◆ Instructions to follow ◆
Give back, word for word, only the lines from the one containing "conceptual, 9: 86.26 -> 72" to the end of the listing below.

◆ Material to process ◆
□ □ □ □ □
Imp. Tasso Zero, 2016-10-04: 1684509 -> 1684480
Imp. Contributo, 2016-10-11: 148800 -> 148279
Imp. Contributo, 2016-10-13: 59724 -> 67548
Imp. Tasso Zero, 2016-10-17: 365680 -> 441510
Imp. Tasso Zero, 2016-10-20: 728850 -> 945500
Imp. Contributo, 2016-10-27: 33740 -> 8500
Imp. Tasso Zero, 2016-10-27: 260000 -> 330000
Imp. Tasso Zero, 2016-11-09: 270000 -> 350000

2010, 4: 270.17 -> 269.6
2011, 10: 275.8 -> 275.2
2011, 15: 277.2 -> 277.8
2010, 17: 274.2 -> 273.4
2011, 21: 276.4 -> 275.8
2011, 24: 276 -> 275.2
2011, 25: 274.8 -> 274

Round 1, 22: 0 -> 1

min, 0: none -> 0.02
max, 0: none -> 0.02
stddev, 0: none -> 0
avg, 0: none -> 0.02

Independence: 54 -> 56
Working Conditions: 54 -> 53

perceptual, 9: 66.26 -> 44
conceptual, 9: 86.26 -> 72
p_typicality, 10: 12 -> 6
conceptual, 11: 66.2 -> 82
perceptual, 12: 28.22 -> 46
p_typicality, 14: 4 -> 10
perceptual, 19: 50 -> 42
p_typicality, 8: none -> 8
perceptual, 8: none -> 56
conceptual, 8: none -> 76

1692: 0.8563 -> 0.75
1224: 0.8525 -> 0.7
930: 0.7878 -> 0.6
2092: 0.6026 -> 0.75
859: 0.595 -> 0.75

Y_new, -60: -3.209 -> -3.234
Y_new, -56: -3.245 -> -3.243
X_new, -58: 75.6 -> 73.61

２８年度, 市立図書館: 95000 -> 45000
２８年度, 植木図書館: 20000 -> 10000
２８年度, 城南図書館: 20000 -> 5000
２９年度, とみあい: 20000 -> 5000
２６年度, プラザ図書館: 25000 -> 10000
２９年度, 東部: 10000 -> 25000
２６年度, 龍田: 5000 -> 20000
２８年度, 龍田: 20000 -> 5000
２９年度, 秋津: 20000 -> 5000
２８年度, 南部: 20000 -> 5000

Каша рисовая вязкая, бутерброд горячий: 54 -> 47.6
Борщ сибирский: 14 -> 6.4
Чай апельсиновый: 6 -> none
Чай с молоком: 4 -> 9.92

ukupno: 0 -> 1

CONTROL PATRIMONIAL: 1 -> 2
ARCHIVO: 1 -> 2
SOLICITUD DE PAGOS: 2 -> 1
□ □ □ □ □
◆ Your response ◆
conceptual, 9: 86.26 -> 72
p_typicality, 10: 12 -> 6
conceptual, 11: 66.2 -> 82
perceptual, 12: 28.22 -> 46
p_typicality, 14: 4 -> 10
perceptual, 19: 50 -> 42
p_typicality, 8: none -> 8
perceptual, 8: none -> 56
conceptual, 8: none -> 76

1692: 0.8563 -> 0.75
1224: 0.8525 -> 0.7
930: 0.7878 -> 0.6
2092: 0.6026 -> 0.75
859: 0.595 -> 0.75

Y_new, -60: -3.209 -> -3.234
Y_new, -56: -3.245 -> -3.243
X_new, -58: 75.6 -> 73.61

２８年度, 市立図書館: 95000 -> 45000
２８年度, 植木図書館: 20000 -> 10000
２８年度, 城南図書館: 20000 -> 5000
２９年度, とみあい: 20000 -> 5000
２６年度, プラザ図書館: 25000 -> 10000
２９年度, 東部: 10000 -> 25000
２６年度, 龍田: 5000 -> 20000
２８年度, 龍田: 20000 -> 5000
２９年度, 秋津: 20000 -> 5000
２８年度, 南部: 20000 -> 5000

Каша рисовая вязкая, бутерброд горячий: 54 -> 47.6
Борщ сибирский: 14 -> 6.4
Чай апельсиновый: 6 -> none
Чай с молоком: 4 -> 9.92

ukupno: 0 -> 1

CONTROL PATRIMONIAL: 1 -> 2
ARCHIVO: 1 -> 2
SOLICITUD DE PAGOS: 2 -> 1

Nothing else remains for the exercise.